I have the following line of text, where I am trying to extract everything up to the first pipe character that is not enclosed in square brackets.
action=search sourcetype=audittrail [ localop | stats count | eval search_id = replace("$top10_drilldown_sid$", "^remote_[^_]*_", "") | table search_id ] [ localop | stats count | eval earliest = $top10_drilldown_earliest$ - 86400 | table earliest ] latest="$top10_drilldown_latest$" | stats values(savedsearch_name) AS search_name
Expected output:
action=search sourcetype=audittrail [ localop | stats count | eval search_id = replace("$top10_drilldown_sid$", "^remote_[^_]*_", "") | table search_id ] [ localop | stats count | eval earliest = $top10_drilldown_earliest$ - 86400 | table earliest ] latest="$top10_drilldown_latest$"
i.e. Everything but the trailing | stats values(savedsearch_name) AS search_name
Following some lookaround examples, I could (nearly) get what I needed using a JavaScript Regex expression
/.*\|(?![^\[]*\])/g
But this didn't translate well into a PCRE-compatible expression that worked (plus I want to capture everything up to, but not including, the first pipe).
From what I've read, the nested square brackets in the first bracketed set may be a complication that can't be worked around? There would only be one level of nested brackets in any given set (e.g. [..[]..]
or [..[]..[]..]
)
I admit that I don't think I've got my head fully around positive & negative lookarounds, but any help would be greatly appreciated!

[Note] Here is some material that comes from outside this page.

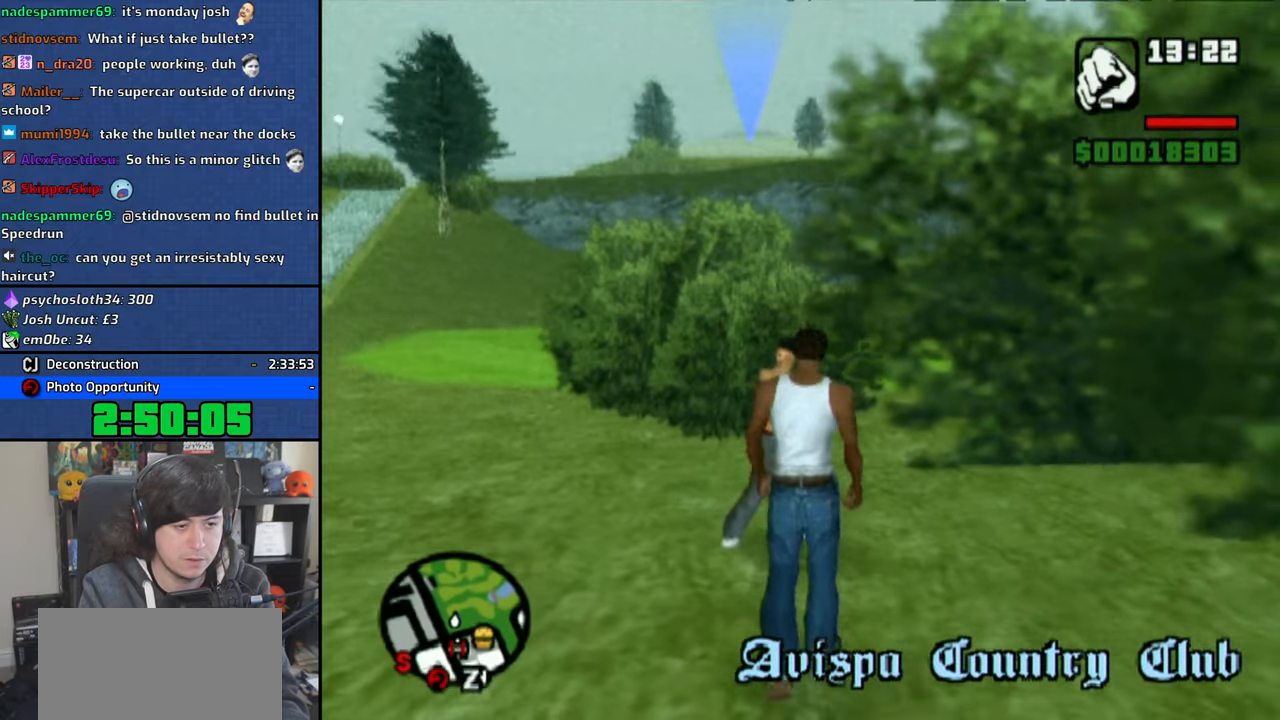
{"dt_ms": 500, "buttons": [], "left_stick": "center", "right_stick": "center", "button_events": []}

In this kind of situation, it's more efficient to match all that isn't the delimiter than trying to split:
(?=[^|])[^][|]*(?:(\[[^][]*+(?:(?1)[^][]*)*+])[^][|]*)*
details:
(?=[^|]) # lookahead: ensure there's at least one non pipe character at the
# current position, the goal is to avoid empty match.
[^][|]* # all that isn't a bracket or a pipe
(?:
( # open the capture group 1: describe a bracket part
\[
[^][]*+ # all that isn't a bracket (note that you don't have to care
# about of the pipe here, you are between brackets)
(?:
(?1) # refer to the capture group 1 subpattern (it's a recursion
# since this reference is in the capture group 1 itself)
[^][]*
)*+
]
) # close the capture group 1
[^][|]*
)*
If you need empty parts too, you can rewrite it like this:
(?=[^|])[^][|]*(?:(\[[^][]*+(?:(?1)[^][]*)*+])[^][|]*)*|(?<=\|)